Why People Don't Read Your Blog

Of course, just like perfect ballet technique (or feet), this technology is but a tool which can be used well or badly. An interested, knowledgeable, enthusiastic human still has to fill the blog with interesting and relevant information, and they have to do it regularly. Think about the websites you visit often: how many haven't posted any new information in a while?

They also have to do it with a sense of earnestness and authenticity that reflects the company and its place in the community. The last thing anyone wants to read is some sanitized, cookie-cutter template that tries to be everything to everyone. You are an integral part of your community. What is your unique identity in your community?

So there it is in an extra-large nutshell: how blog sites can help ballet (and other dance) companies. If you know of any other ballet company blog, feel free to send the link our way, and we'll add it to our list.

Wednesday, August 1, 2007

Company: 2007-2008 Prelude

It's 7 PM in Santa Barbara. The humidity must be well over 80 percent, and the warm temperature and sweating bodies are constant reminders of summer in full swing. At Gustafson Dance's studios, Ravel's Bolero starts pounding out its relentless rhythm as dancers scramble to the front of the dance floor for the second week of rehearsals preparing to kick off State Street Ballet's 2007-2008 season.

Gary McKenzie rehearses Dana Young in Rodney Gustafson's Bolero

In two days, on August 3rd, SSB performs its Snow White and the Seven Dwarves at its annual fall Redlands Bowl performance. On Sunday, August 5, SSB helps celebrate Santa Barbara's Fiesta week by performing Rodney Gustafson's Bolero at the Sunken Garden of the Santa Barbara Courthouse in the Fiesta finale, starting at 8 PM.

++++

◆ **WRITTEN EXERCISE 1**:
In the blog excerpt, where will State Street Ballet perform Rodney Gustafson's Bolero on August 5?
◆ **WRITTEN EXERCISE 2**:
Copy out the blog excerpt word for word, everything from "Of course, just" down to "in a while?".

++++

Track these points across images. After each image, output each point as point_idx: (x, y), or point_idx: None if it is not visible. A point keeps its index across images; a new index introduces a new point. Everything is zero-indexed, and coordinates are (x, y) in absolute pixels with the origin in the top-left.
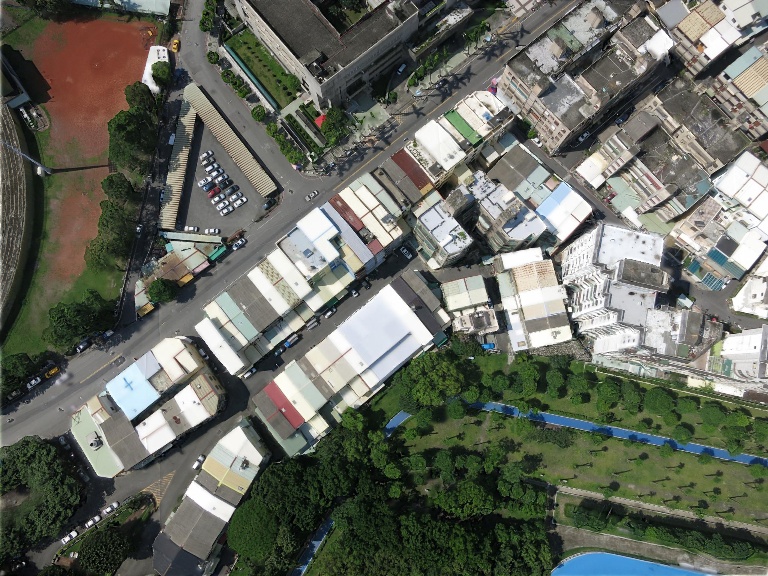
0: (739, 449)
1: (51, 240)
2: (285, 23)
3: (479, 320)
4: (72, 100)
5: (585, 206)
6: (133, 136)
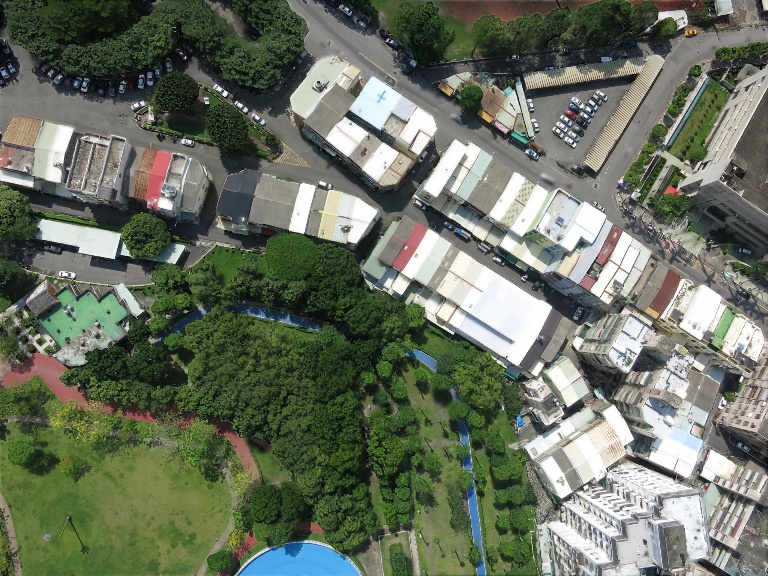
0: None
1: None
2: (760, 127)
3: (551, 404)
4: None
5: (689, 470)
6: (609, 23)
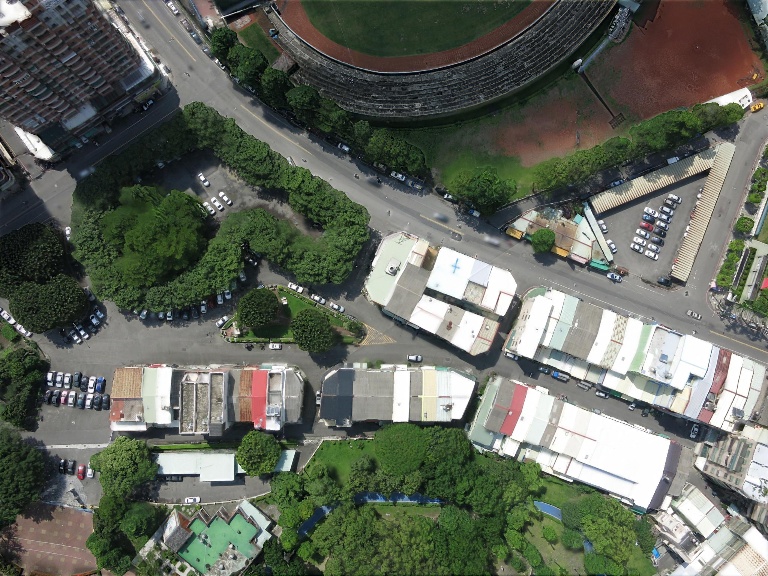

++++

◆ **FULL RESPONSE 1**:
At the Sunken Garden of the Santa Barbara Courthouse, in the Fiesta finale.

◆ **FULL RESPONSE 2**:
Of course, just like perfect ballet technique (or feet), this technology is but a tool which can be used well or badly. An interested, knowledgeable, enthusiastic human still has to fill the blog with interesting and relevant information, and they have to do it regularly. Think about the websites you visit often: how many haven't posted any new information in a while?